Bismilahirrahmanirrahiim.
Alhamdulillahilladzi amarana
bittaqwa wal birri. Wan naha anil ma’syiyati wal ‘ishyani, Allahumma
Sholi Washoli ‘ala Muhammadin wa ‘ala alihi wa ashabihi ajmain. Amma
ba’du.
“Bergegaslah mendidik anak-anak mu
sebelum datang kesibukanmu, jika dia telah dewasa, namun tidak berkal,
maka dan dia akan merepotkan dan memusingkanmu”. (Hikmah Ulama salaf, dalam kitab Ibnu Qoyyim al-Jauziyah)
Wahai sobatku yang sholeh, segala puji bagi Allah yang telah menciptakan
anak-anak kami dari perut ibunya tanpa mengetahui sesuatu apapun.
Dialah yang telah memberikan karunia pendengaran, penglihatan dan hati
agar mereka menjadi orang bersyukur. Shalawat dan salam tercurah atas
guru dan pendidik yang maha sempurna yaitu Baginda Nabi Muhammad shallallahu ‘alaihi wa sallam.
Doaku untukmu wahai ikhwan yang kucintai. Keberkahan selalu terlimpah
bagi orangtua yang peduli terhadap masa depan anak, Semoga kita semua
selalu istiqomah dalam Dinul Islam yang berkah ini.
Saudaraku, kali ini tema yang penulis angkat bertajuk “Anakku surgaku, siapa menanam iman, pasti menuai berkah”.
Untuk mengawali tulisan ini, mari kita simak ucapan berharga seorang
pemerhati anak yang cukup ternama yaitu Ust. Faudzil ‘Adzhim: “Anak adalah amanah yang tak ternilai, mari berikan apa yang terbaik buat anak kita dalam hidupnya yaitu iman dan pendidikan…”. Subhanallah, maha sempurna Allah dengan segala penciptaan-Nya.
Ucapan sang ustadz mungkin tidak
berlebihan, bahkan bisa menjadi sebuah renungan inti bagi setiap
keluarga muslim yang mendamba kebahagiaan dan ketentraman. Ketahuilah!,
jika anak adalah asset yang tak ternilai, maka tentu ia lebih berharga
dari nilai harta bendawi lainnya. Kenapa…? Jika harta hilang atau rusak
mungkin mudah dicari bahkan cepat tergantikan, tapi tidak bagi “anak”,
ya, dalam Islam anak adalah “harta” sekaligus “amanah”. Ia aset amal
sholeh orang tua dan tiket gratis para keluarga menuju gerbang surga.
Ya, anak adalah aset dan amanah. So, Menjaga, mendidik dan merawat anak
adalah amanah yang terberat namun terhormat hasilnya jika benar dan baik
melakukannya. Anak akan berdampak baik pada keluarga jika ia sholeh dan
bertaqwa, namun bisa berdampak negatif jika berperilaku salah lagi
durhaka. Banyak pakar pendidikan anak mengatakan “Butuh seni untuk merawat atau mendidik sang buah hati”, Why…?

•••••

» TUGAS ANDA:
Lanjutkan tulisan tentang mendidik anak dalam Islam di atas, dimulai tepat setelah kalimat terakhirnya.

•••••

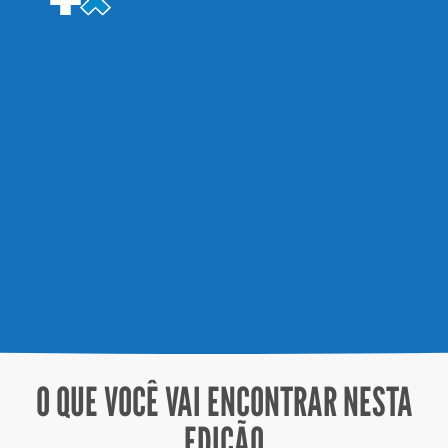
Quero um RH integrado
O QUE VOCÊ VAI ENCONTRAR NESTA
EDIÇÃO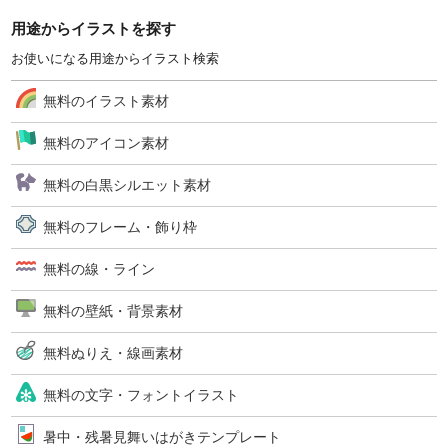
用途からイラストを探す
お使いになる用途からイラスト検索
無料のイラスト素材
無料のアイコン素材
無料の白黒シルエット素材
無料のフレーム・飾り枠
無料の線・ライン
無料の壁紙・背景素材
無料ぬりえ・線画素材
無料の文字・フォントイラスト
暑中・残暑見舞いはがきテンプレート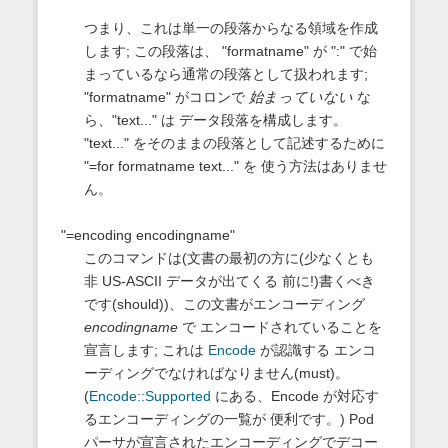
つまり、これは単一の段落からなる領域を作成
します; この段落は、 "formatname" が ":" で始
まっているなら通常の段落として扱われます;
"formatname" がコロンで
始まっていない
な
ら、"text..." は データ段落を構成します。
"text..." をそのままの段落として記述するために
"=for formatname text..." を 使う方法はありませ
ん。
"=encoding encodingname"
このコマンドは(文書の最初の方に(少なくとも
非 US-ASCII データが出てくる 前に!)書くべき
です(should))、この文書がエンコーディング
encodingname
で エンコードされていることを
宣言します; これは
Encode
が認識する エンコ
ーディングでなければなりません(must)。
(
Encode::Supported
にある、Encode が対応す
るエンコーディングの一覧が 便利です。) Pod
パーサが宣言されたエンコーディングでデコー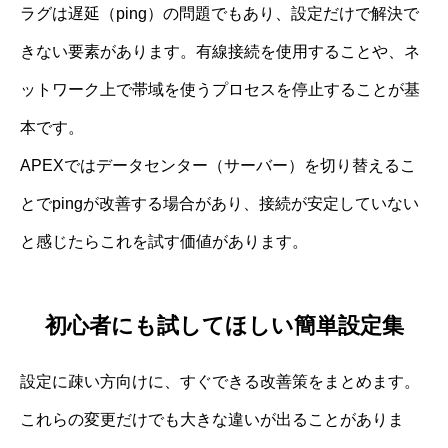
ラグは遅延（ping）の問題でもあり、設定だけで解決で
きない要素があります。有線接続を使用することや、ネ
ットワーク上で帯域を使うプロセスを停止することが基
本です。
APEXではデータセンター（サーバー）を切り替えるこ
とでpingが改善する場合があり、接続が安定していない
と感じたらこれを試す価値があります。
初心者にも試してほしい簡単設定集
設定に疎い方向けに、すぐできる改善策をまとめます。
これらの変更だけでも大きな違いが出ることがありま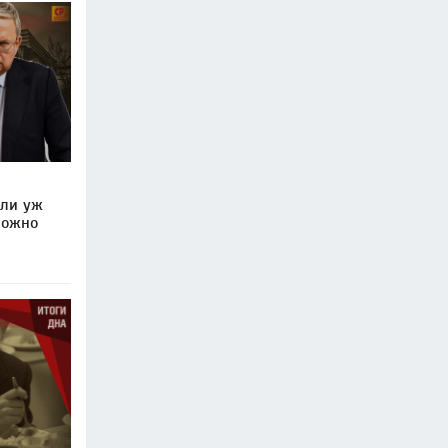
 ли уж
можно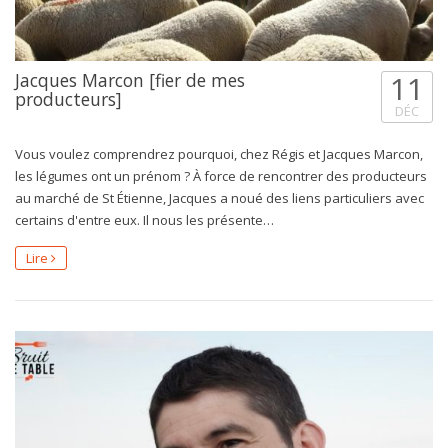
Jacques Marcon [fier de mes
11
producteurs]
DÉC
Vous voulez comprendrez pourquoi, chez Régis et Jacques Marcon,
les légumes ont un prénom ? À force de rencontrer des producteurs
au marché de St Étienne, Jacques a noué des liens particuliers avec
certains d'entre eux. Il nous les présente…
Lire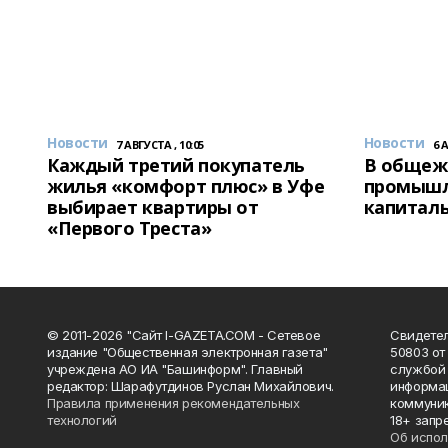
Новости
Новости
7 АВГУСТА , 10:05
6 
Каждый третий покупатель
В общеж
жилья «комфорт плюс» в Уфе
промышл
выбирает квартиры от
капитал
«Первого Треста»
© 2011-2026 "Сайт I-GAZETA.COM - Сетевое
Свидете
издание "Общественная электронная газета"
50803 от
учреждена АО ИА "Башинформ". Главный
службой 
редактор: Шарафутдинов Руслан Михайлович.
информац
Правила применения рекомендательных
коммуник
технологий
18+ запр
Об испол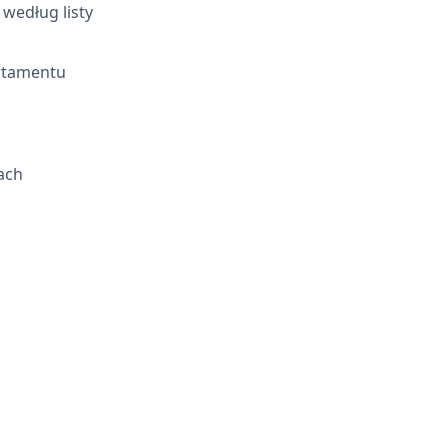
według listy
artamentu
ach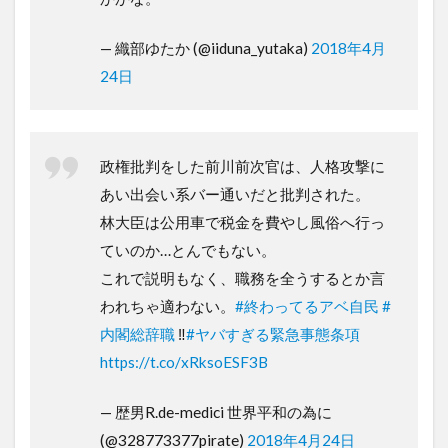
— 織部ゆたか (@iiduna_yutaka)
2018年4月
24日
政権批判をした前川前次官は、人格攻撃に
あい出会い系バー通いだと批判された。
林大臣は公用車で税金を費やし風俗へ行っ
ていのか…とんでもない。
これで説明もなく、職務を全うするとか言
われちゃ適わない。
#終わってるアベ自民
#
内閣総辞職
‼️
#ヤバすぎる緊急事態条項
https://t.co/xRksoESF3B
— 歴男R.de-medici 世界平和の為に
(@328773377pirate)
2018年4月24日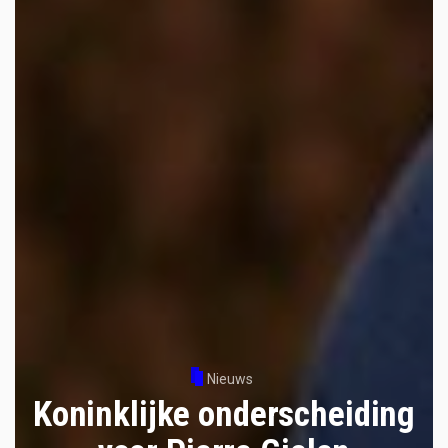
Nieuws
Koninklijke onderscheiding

•••••

» JAWABAN BERIKUT:
Sebab, kita berhadapan dengan makhluk yang memiliki hati, akal, dan
jiwa. Tentu saja menghadapi benda mati dengan benda hidup berbeda, bukan
perkara mudah untuk menanamkan iman ke dalam hati dan akal sang anak.
Persoalannya, para orang tua wajib memiliki kemauan dan keseriusan dalam
hal mendidiknya. Untuk para pemegang amanah keluarga, mari bertafakur
dengan ayat-ayat indah titipan sang ilahi untuk hati yang fitri.
Hai orang-orang yang beriman, peliharalah dirimu dan keluargamu dari api neraka yang bahan bakarnya adalah manusia dan batu; (Qs. at-Tahrim ayat 6)]
Hai orang-orang mukmin, Sesungguhnya
di antara isteri-isterimu dan anak-anakmu ada yang menjadi musuh
bagimu. Maka berhati-hatilah kamu terhadap mereka dan jika kamu
memaafkan dan tidak memarahi serta mengampuni (mereka.) Maka
Sesungguhnya Allah Maha Pengampun lagi Maha Penyayang. (Qs. At-thagabuun ayat 14)
Saudaraku, ikhwan fillah fil aqidah Rahima kumullah,
Wahai engkau yang bergelar umi, untukmu para orang tua pencari iman
sejati, wahai para ayah pendamba keberkahan. Mari merapat dengan dua
pelajaran ayat yang maha dahsyat, ia mampu menggetarkan qalbu,
mengokohkan akal saat jiwa-jiwa ini mau bersandar merengkuhkan diri
dengan seuntai makna ayat yang mempesona, wahai ayah ibu yang sholeh dan
sholehah, coba seksamai pada teguran pertama di ayat pertama yang
berbunyi: “Jagalah dirimu, dan keluargamu dari jilatan api neraka…” teguran kedua dari surat ke kedua berbunyi : “Istri dan anak-anakmu bisa menjadi musuh, maka MEMAAFKAN (TIDAK MEMARAHI) dan MENGAMPUNI…”.
Jadi, apa yang kita ambil hikmah
dari kedua surat diatas?. Jika diterjemahkan dalam konteks kekinian
tentu mengandung hikmah sebagai berikut: Surat pertama mengisyartkan
sebuah kewajiban para pemimpin rumah tangga untuk menjaga ”amanah
keluarga” secara serius dan sungguh-sungguh, sebagaimana seriusnya anda
ketika diamanahkan menjaga “segenggam emas” dari titipan orang yang anda
hormati. Bagaimana sikap anda…? Ayat kedua mengandung makna “komitmen”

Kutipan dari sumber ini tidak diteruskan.